- Em audiência no Senado, o presidente do Banco Central, Gabriel Galípolo, disse que a criação de novas carteiras de investimentos pelo Banco Master chamou atenção do BC em meio à crise de liquidez da instituição.
- Em novembro de 2024, foi assinado um termo de compromisso com o Master, que teve seis meses para ajustar governança, capital e liquidez.
- O Master passou a captar recursos com garantias do Fundo de Garantia de Créditos (FGC), mas enfrentou restrições para captar pelo FGC e não teve sucesso em captar de fundos de investimento.
- A venda de carteiras para o Banco Regional de Brasília (BRB) é investigada pela Polícia Federal por suspeita de cerca de R$ 12,2 bilhões em créditos vendidos; o BC não autorizou a operação de compra pelo BRB.
- A partir de janeiro de 2025, o BC criou um grupo para analisar as carteiras; a liquidação extrajudicial ocorreu em 18 de novembro de 2025, após a recusa da compra pelo BRB.
O presidente do Banco Central (BC), Gabriel Galípolo, afirmou que a criação de novas carteiras de investimentos pelo Banco Master, para captar recursos, chamou a atenção do BC durante a crise de liquidez da instituição de Daniel Vorcaro. A fala ocorreu nesta terça (19) em audiência da CAE do Senado.
Conforme Galípolo, o BC percebeu que, diante de queda de liquidez, o banco poderia vender carteiras, o que indica estágio crítico. Ele explicou que a venda de uma carteira nova, em meio a restrições de liquidez, foi o ponto que chamou a atenção imediatamente.
Ele informou que, em nov/2024, foi assinado termo de compromisso com o Master, com seis meses para melhorar governança, capital e liquidez. O banco passou a captar recursos com garantias do FGC, mas teve restrições nessa captação.
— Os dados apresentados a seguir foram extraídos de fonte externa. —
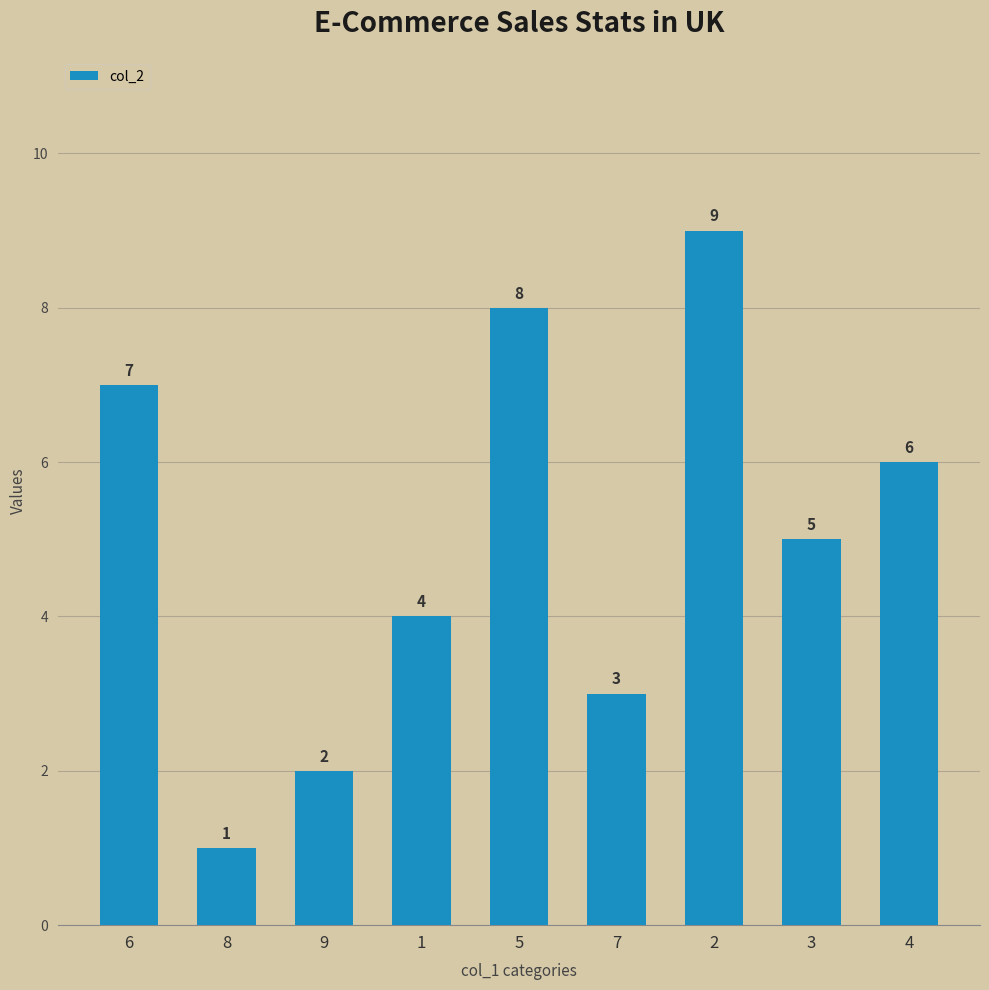

What position from the right is 6?

9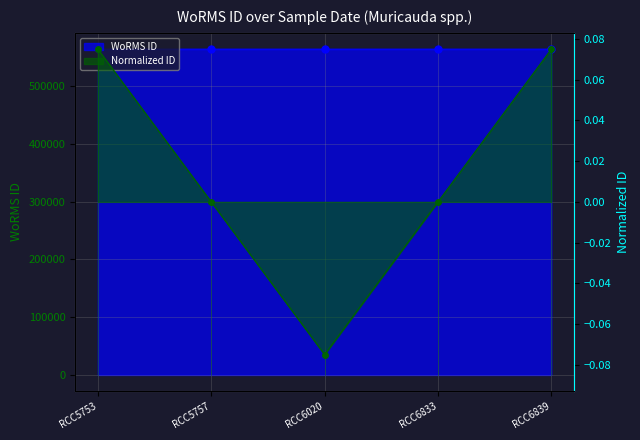

What is the sum of the WoRMS ID line values at RCC6833 and RCC6020?

1127859.0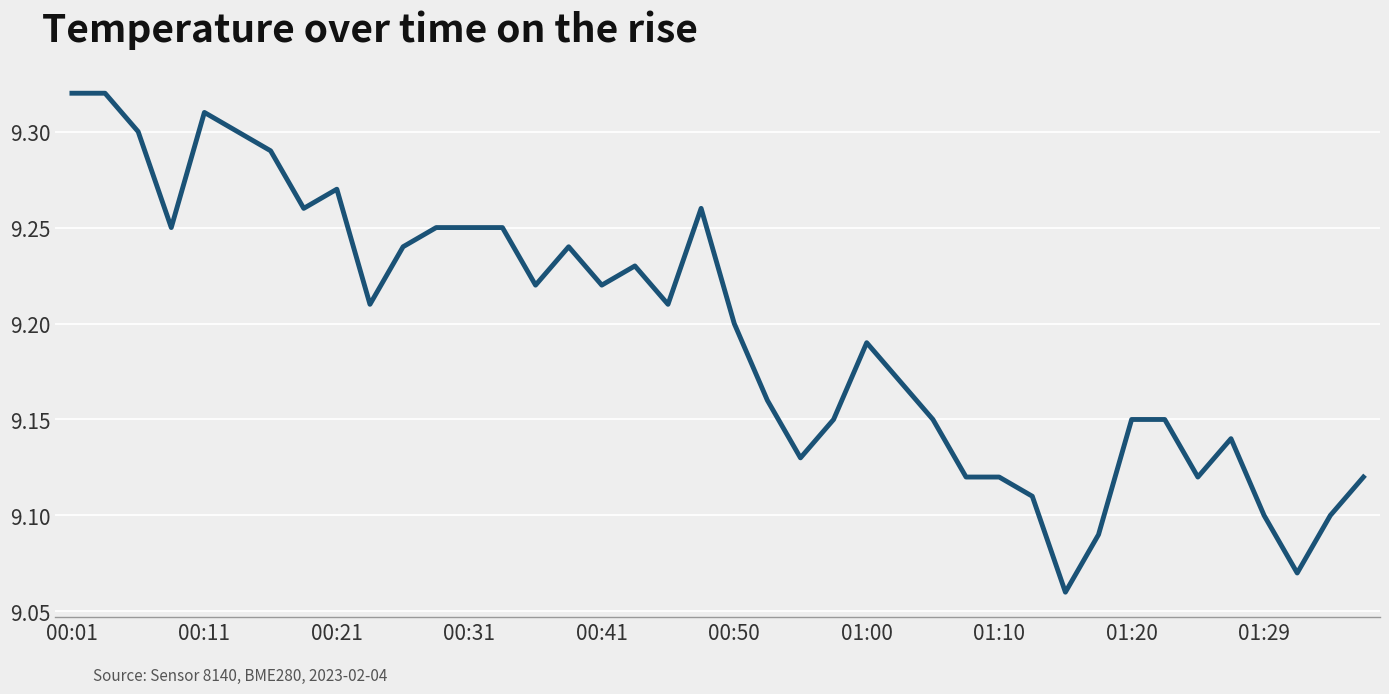

Does the chart display data point markers on the line(s)?

No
O BC indicou que o Master tentou captar de fundos de investimento, sem sucesso, e descreveu intensificação de vendas de carteiras desde 2023, com especial foco em operações com o BRB. Essas ações aumentaram a atenção regulatória.
A venda de carteiras para o BRB é alvo de investigação da Polícia Federal, que apura possível fraude de cerca de R$ 12,2 bilhões em créditos vendidos. O BRB tentou adquirir o Master, mas o BC não autorizou a operação.
A partir de jan/2025, o BC formou grupo específico para analisar as novas carteiras do Master, diante dos problemas de liquidez. A liquidação extrajudicial do banco ocorreu em 18 nov/2025, após a recusa da compra pelo BRB.
Antes da liquidação, o Master chegou a propor outra solução, envolvendo supostos investidores árabes não identificados pelo BC. Galípolo afirmou não ter conhecimento desses investidores e desconfiou da proposta.
Risco sistêmico foi tema recorrente na fala de Galípolo. O presidente sustendeu que a liquidação do Master não representava risco relevante ao sistema financeiro, estimado em menos de 0,5% do total. O foco era o que ocorria com o dinheiro do banco.
Segundo o BC, liquidar a instituição não é punição aos gestores, pois o público é o principal prejudicado. A autoridade ressaltou que a decisão busca evitar danos maiores e não punir indivíduos específicos.